■ **Text section**:
------------------------

R. Suryaprakash  is a Carnatic vocalist, composer, and lyricist. An 'A Grade' artist of All India Radio, he has travelled extensively and received accolades for his performances.

Early life and education
Suryaprakash began studying music at the age of seven from his uncle Tirukkodikaval Shri V. Rajamani, a disciple of Semmangudi Srinivasa Iyer. Later, he learned under Shri M. A. Venugopalan, another disciple of Semmangudi. He received his advanced training from Sangeetha Kalanidhi T. V. Sankaranarayanan. He further enriched his repertoire by working with Smt. Sulochana Pattabiraman and Dr. V. V. Srivatsa, both eminent musicologists.

Suryaprakash holds a master's degree in Carnatic music from Madras University.
He was also awarded the doctorate degree in March 2020 by Madras University for his thesis titled "Structured and Systematic Approach to Manodharma Sangeetham".

Career
Suryaprakash is a regular performer in the Carnatic music circuit. He has been accompanied by leading stalwarts such as Umayalpuram K. Sivaraman, Mannargudi Easwaran, Thiruvarur Bhakthavatsalam, V. V. Ravi, Subhash Chandran.

------------------------

■ **Stored data**:
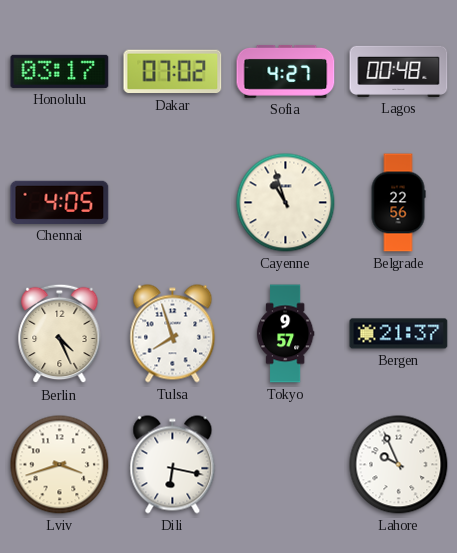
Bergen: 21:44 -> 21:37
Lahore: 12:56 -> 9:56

------------------------

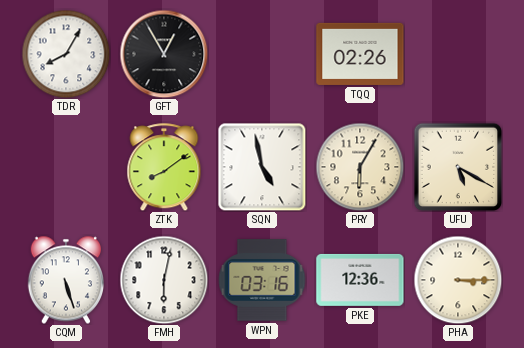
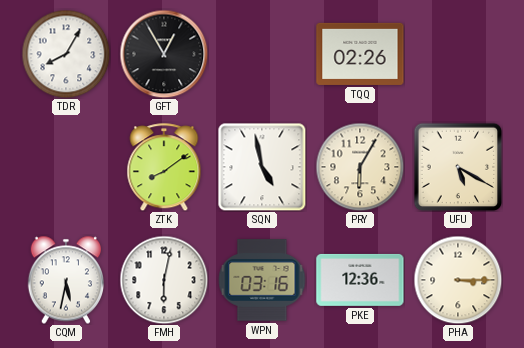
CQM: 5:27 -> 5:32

------------------------

■ **Work to complete**: In the R. Suryaprakash biography above, what was the title of the thesis that earned him his doctorate?

■ **Full response**: "Structured and Systematic Approach to Manodharma Sangeetham"